22 Toen zij ver van het huis van Micha vandaan waren, werden de mannen in de huizen dichtbij het huis van Micha opgeroepen. Zij achtervolgden de zonen van Dan.    23 Zij riepen de zonen van Dan toe, maar die draaiden hun hoofd om en zeiden tegen Micha: “Wat is er met je aan de hand dat je iedereen opgeroepen hebt?”    24 Hij zei: “Jullie hebben mijn goden die ik gemaakt heb, weggenomen en de priester erbij en jullie zijn weggegaan. Wat heb ik nu nog over? Hoe kunnen jullie tegen mij zeggen: ‘Wat is er met je?’ ”    25 De zonen van Dan zeiden tegen hem: “Laten we je stem niet meer bij ons horen, anders zouden bitter gestemde mannen jullie wel eens kunnen aanvallen en zou jij je leven wel eens kunnen verspelen en ook het leven van je huisgenoten.”    26 De zonen van Dan vervolgden hun weg en Micha die zag dat zij sterker waren dan hij, keerde om en ging terug naar zijn huis.   

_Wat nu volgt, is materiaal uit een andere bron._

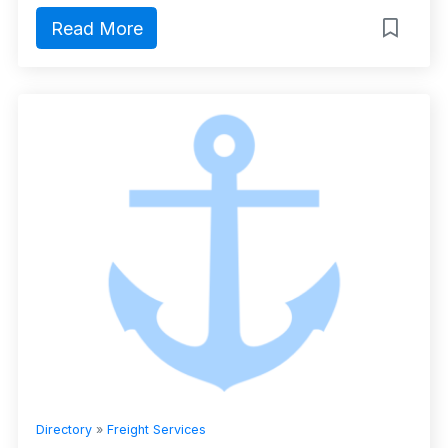
Read More
Directory
»
Freight Services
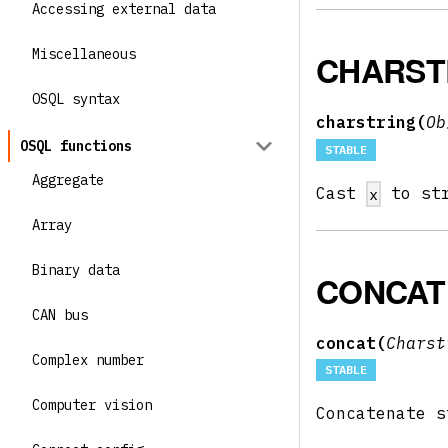
Accessing external data
Miscellaneous
CHARST
OSQL syntax
charstring(
O
OSQL functions
STABLE
Aggregate
Cast
to st
x
Array
Binary data
CONCAT
CAN bus
concat(
Chars
Complex number
STABLE
Computer vision
Concatenate 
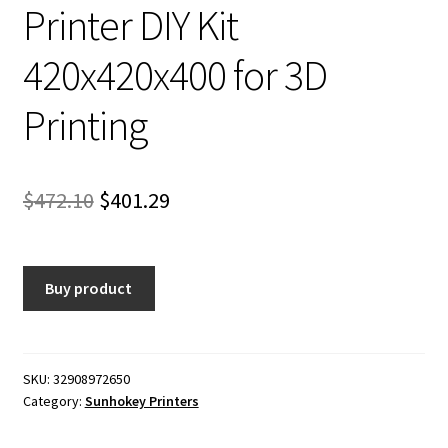
Printer DIY Kit
420x420x400 for 3D
Printing
Original
Current
$
472.10
$
401.29
price
price
was:
is:
Buy product
$472.10.
$401.29.
SKU:
32908972650
Category:
Sunhokey Printers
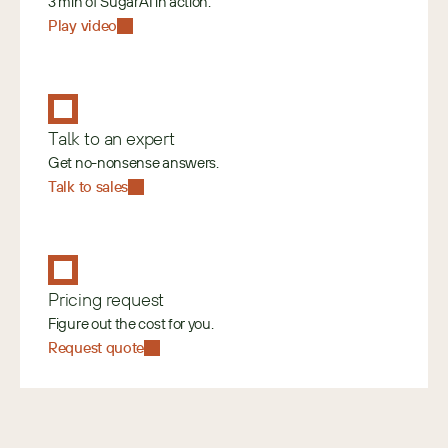
3 min of SugarAI in action.
Play video
Talk to an expert
Get no-nonsense answers.
Talk to sales
Pricing request
Figure out the cost for you.
Request quote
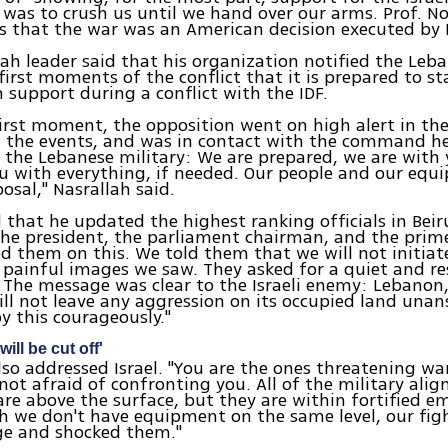
 was to crush us until we hand over our arms. Prof.
es that the war was an American decision executed by I
ah leader said that his organization notified the Leba
first moments of the conflict that it is prepared to st
n support during a conflict with the IDF.
irst moment, the opposition went on high alert in the
l the events, and was in contact with the command h
 the Lebanese military: We are prepared, we are with
ou with everything, if needed. Our people and our eq
osal," Nasrallah said.
d that he updated the highest ranking officials in Beir
he president, the parliament chairman, and the prim
 them on this. We told them that we will not initia
 painful images we saw. They asked for a quiet and re
 The message was clear to the Israeli enemy: Lebanon, 
ll not leave any aggression on its occupied land una
by this courageously."
will be cut off'
lso addressed Israel. "You are the ones threatening wa
not afraid of confronting you. All of the military ali
are above the surface, but they are within fortified
 we don't have equipment on the same level, our figh
ge and shocked them."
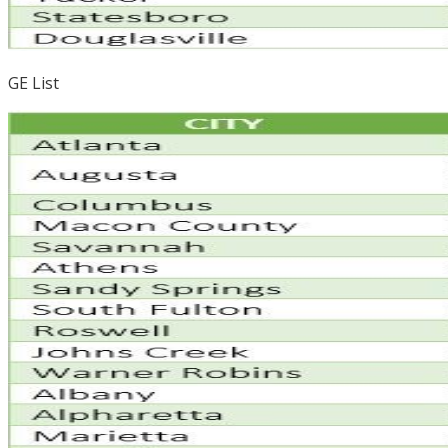
GE List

27 Zij namen wat Micha gemaakt had mee en ook de priester die hij in dienst genomen had. Zij kwamen in Laïs aan bij een rustig en zich veilig wanend volk en zij sloegen hen neer met de scherpte van het zwaard en de stad verbrandden zij met vuur.    28 Er was niemand die uitredding bracht, want Laïs lag ver van Sidon af en zij hadden met geen mens iets te maken. Het lag in de valleivlakte bij Bet-Rechob. Daarna herbouwden zij de stad en woonden daarin.    29 Zij gaven de stad de naam ‘Dan’, naar de naam van hun vader Dan die aan Israël geboren was, hoewel de naam van de stad vroeger ‘Laïs’ was.   
30 De zonen van Dan richtten het gesneden beeld voor zich op. Jonatan, de zoon van Gersom, de zoon van Mozes, hij en zijn zonen, waren priesters voor de stam van de Danieten, tot op de dag dat het land in ballingschap werd weggevoerd.      31 Zij stelden het gesneden beeld van Micha dat hij gemaakt had, voor zich op, alle dagen dat het Huis van GOD in Silo was.